Gestempelte Heimatkunde

Gestempelte Heimatkunde

Heinrich Fleischer aus Wickrath hat ein nicht ganz alltägliches Hobby: als „postalischer Heimatsammler“ sammelt er Poststempel. Bei vielen seiner Sammelstücke ist der vollständige Brief mit Inhalt noch erhalten.

Sein ältestes Schriftstück ist datiert mit 3. August 1797, sein wertvollstes ist indes ein elf Jahre jüngeres Beschwerdeschreiben vom 4. Juli 1808.

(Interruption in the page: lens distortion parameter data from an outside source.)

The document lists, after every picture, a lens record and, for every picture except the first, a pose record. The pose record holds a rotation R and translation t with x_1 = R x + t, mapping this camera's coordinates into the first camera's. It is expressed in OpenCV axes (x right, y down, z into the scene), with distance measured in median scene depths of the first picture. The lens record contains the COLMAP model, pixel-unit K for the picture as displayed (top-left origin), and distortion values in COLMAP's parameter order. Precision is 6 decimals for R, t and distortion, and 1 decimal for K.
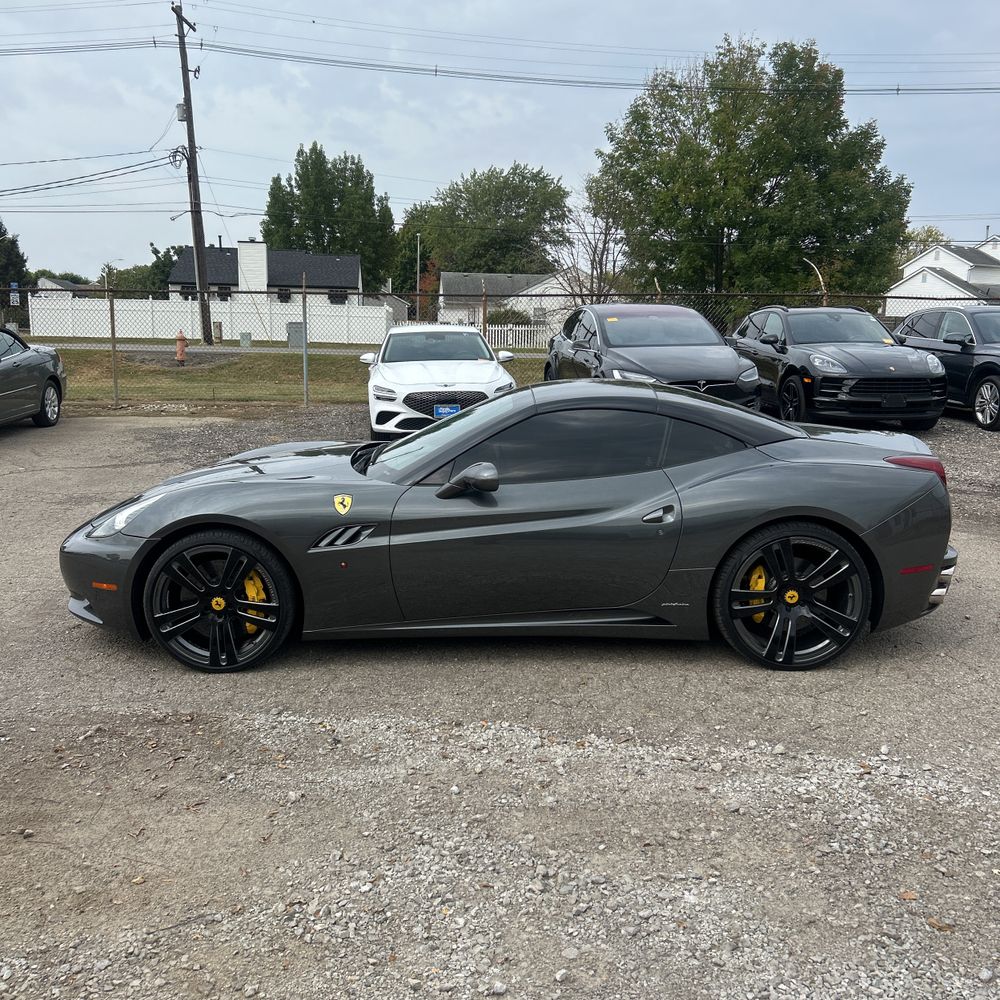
lens RADIAL K [[1013.3, 0, 491.2], [0, 1013.3, 499.0], [0, 0, 1]] dist [0.012528, 0.000000]
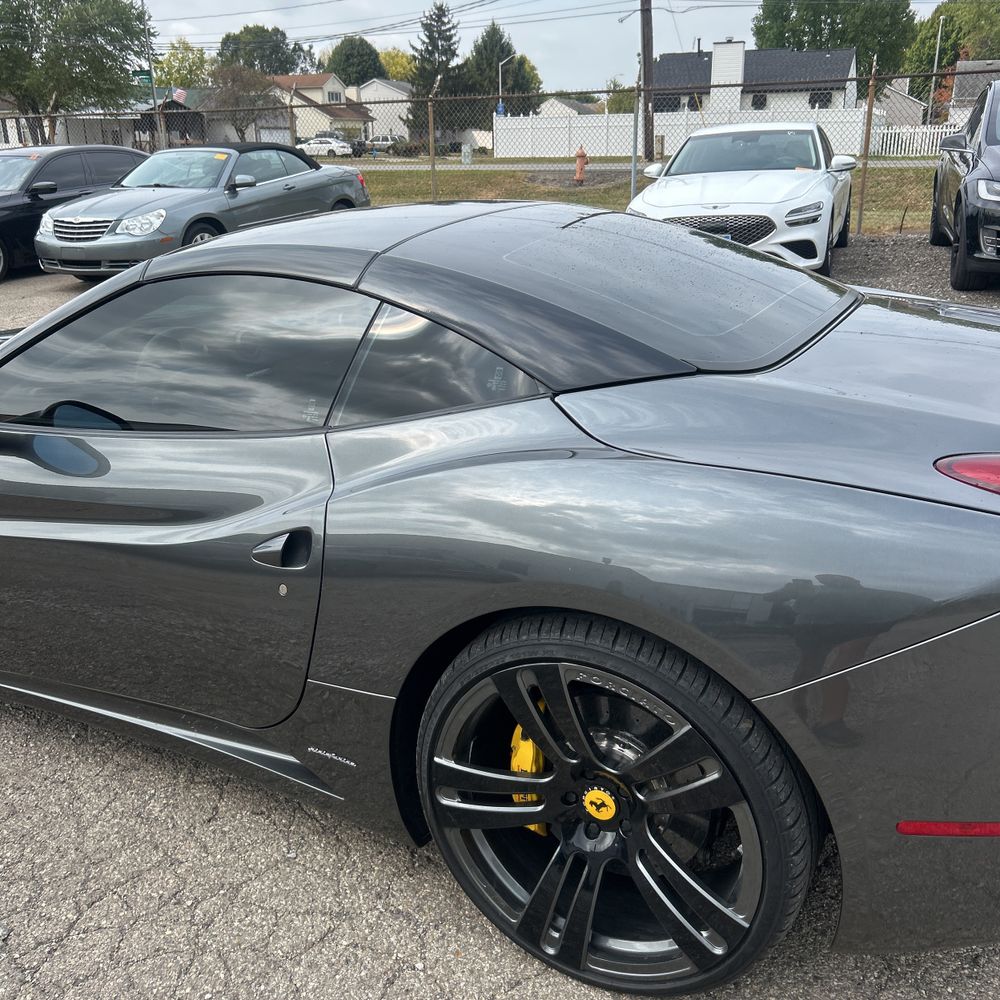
lens RADIAL K [[1013.3, 0, 499.8], [0, 1013.3, 495.8], [0, 0, 1]] dist [0.012528, 0.000000]
pose [[0.889370, 0.120659, -0.440979, 0.157586], [-0.045704, 0.983178, 0.176837, -0.030092], [0.454898, -0.137118, 0.879924, 0.254575]]
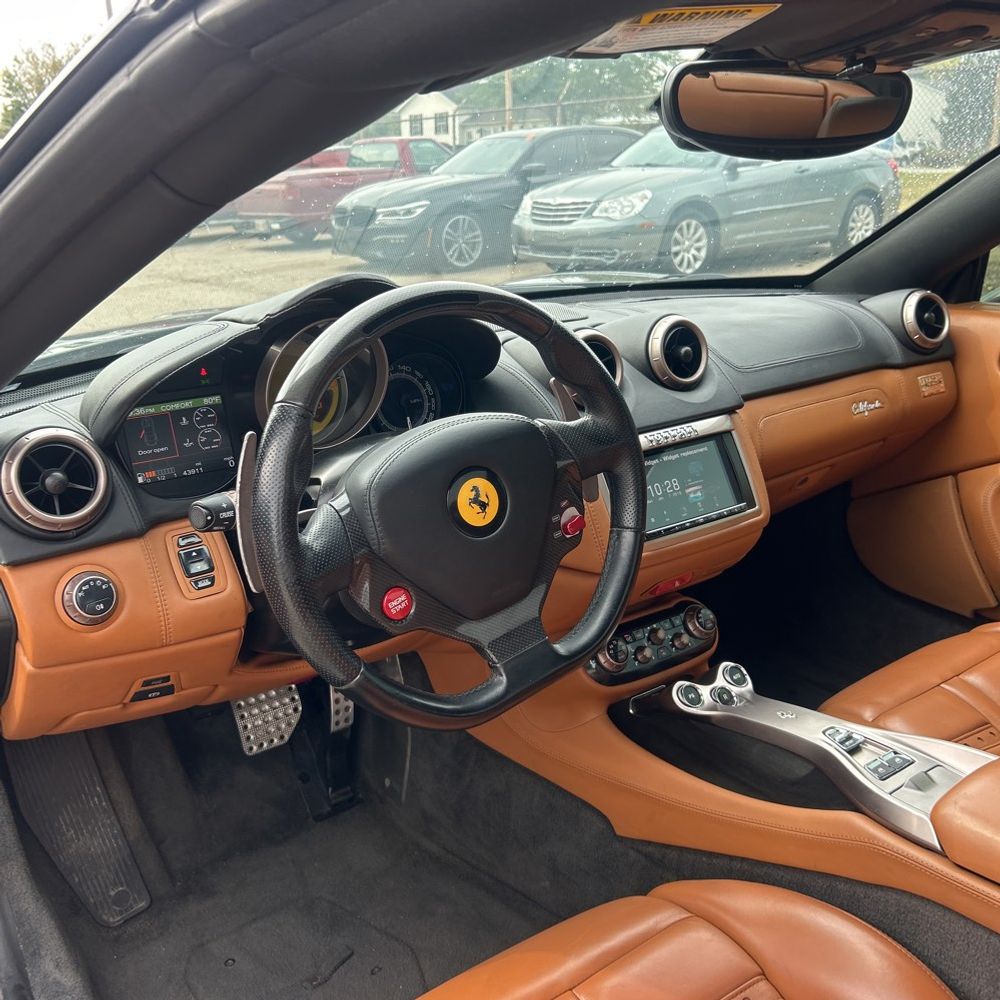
lens RADIAL K [[1013.3, 0, 496.0], [0, 1013.3, 504.4], [0, 0, 1]] dist [0.012528, 0.000000]
pose [[0.585094, 0.233755, -0.776546, 0.056793], [-0.109604, 0.971565, 0.209877, -0.024524], [0.803525, -0.037685, 0.594077, 0.378098]]
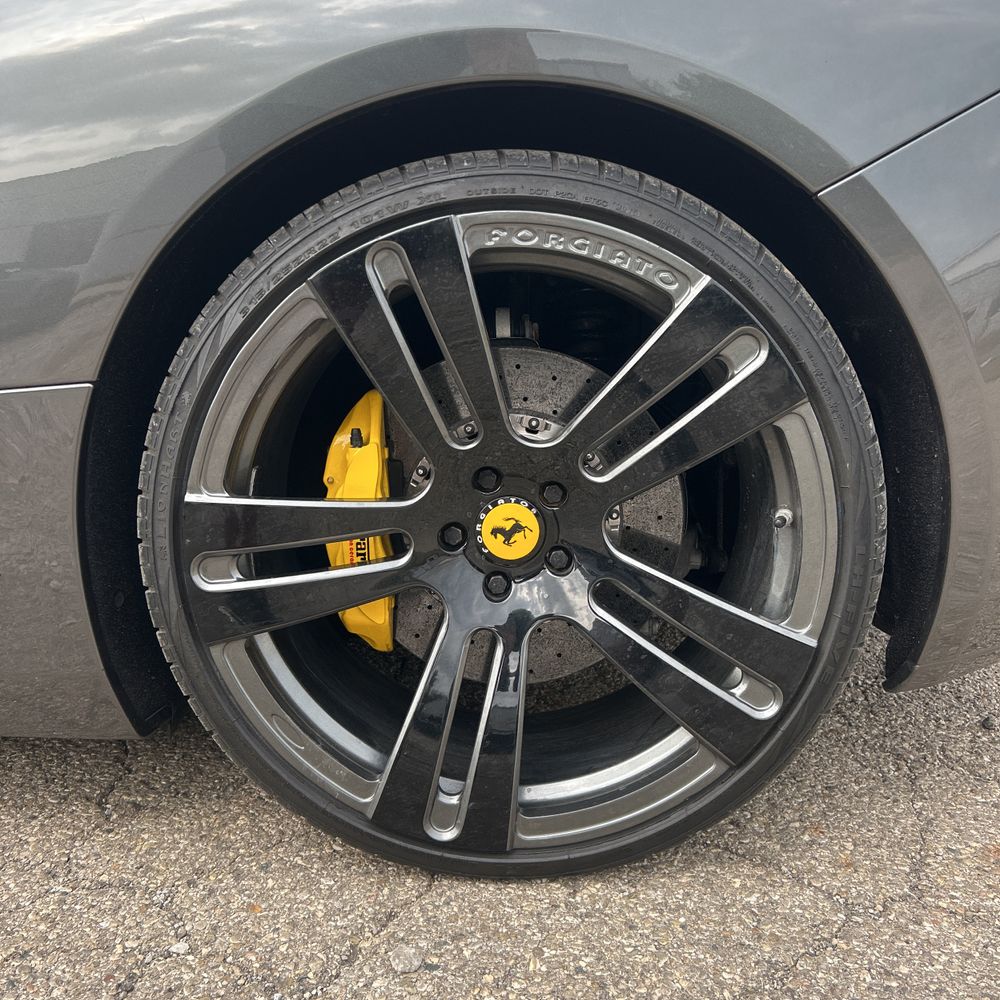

„In diesem Brief beklagte sich der damalige Wickrather Schlossverwalter Bornheim beim französischen Innenminister in Paris über das schlechte Benehmen der französischen Besatzungssoldaten, die zu jener Zeit das Wickrather Schloss eingenommen hatten“, erzählt Heinrich Fleischer. Der Brief ist vollständig in französischer Sprache verfasst und besteht – wie damals üblich – aus einem einzigen Bogen Papier, der rechtsseitig beschriftet und linksseitig mit Adresse und Absender versehen war. Durch geschicktes Falten erhielt der Bogen seine Briefform. Für Fleischers postalische Heimatsammlung ist der Inhalt des Briefes von untergeordneter Bedeutung. „Der rote Stempelaufdruck ‚103 DAHLEN‘ macht den Kaufpreis für den Brief aus, nicht sein Inhalt“, sagt der 78-Jährige und erklärt, dass dies ein recht seltener Departementstempel sei, der ab dem Jahr 1800 in der französischen Besatzungszeit bis 1813 verwendet wurde. Der Stempel gehört in die „vorphilatelistische Zeit“, ebenso wie der runde Stempel mit dem Aufdruck „WICKERATH“ auf einem Brief vom 29.2.1838 an einen „Herrn Wolters Wohlgeboren in Düsseldorf“. „Dieser Stempel ist der kleinformatige Einkreisstempel mit nur 19,5 Millimeter Durchmesser“, erklärt Heinrich Fleischer und ergänzt, dass dieser preußische Stempel in Wickrath ab der Eröffnung des Postamtes am 1.3.1833 verwendet worden sei. Am 31.10. 1865 schrieb der damalige Wickrather Bürgermeister an „Major von Wellmann Rittmeister Hochwohlgeboren, Coeln“. Der Brief ist bereits mit einer Marke versehen, die mit einem Rechteckstempel „WICKRATH“ entwertet wurde. „Dieser Stempel gehört in die Rubrik ‚preußische Markenzeit’, die am 15. November 1850 begann“, erzählt Heinrich Fleischer, der insgesamt über 100 Sammelstücke zusammengetragen hat, auch solche aus der jüngeren Vergangenheit. Einige Wickrather werden sich noch an den Werbestempel der Gemeinde erinnern, der während und nach dem Krieg in eigener Sache für „Wickrath – die alte Reichsherrlichkeit“ warb und zusätzlich zu dem Schriftzug die Abbildung des Schlosses zeigte. Ein anderer Stempel wurde in der Poststelle „4072 Wickrath-Kuckum“ aufgedrückt. Kuckum gehörte damals noch zur Gemeinde Wickrath.